*** Opening of ENTRIES PROVIDED ***

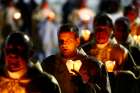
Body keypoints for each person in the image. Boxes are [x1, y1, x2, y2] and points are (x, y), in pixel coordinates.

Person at [41, 24, 111, 93]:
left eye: (69, 40)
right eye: (61, 41)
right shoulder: (48, 64)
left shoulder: (94, 65)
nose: (64, 44)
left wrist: (84, 84)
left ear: (77, 41)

*** Close of ENTRIES PROVIDED ***

> THE PROBLEM:
Write down every line of the data above that includes the string "left".

> RESULT OF THIS EXERCISE:
left eye: (69, 40)
left shoulder: (94, 65)
left wrist: (84, 84)
left ear: (77, 41)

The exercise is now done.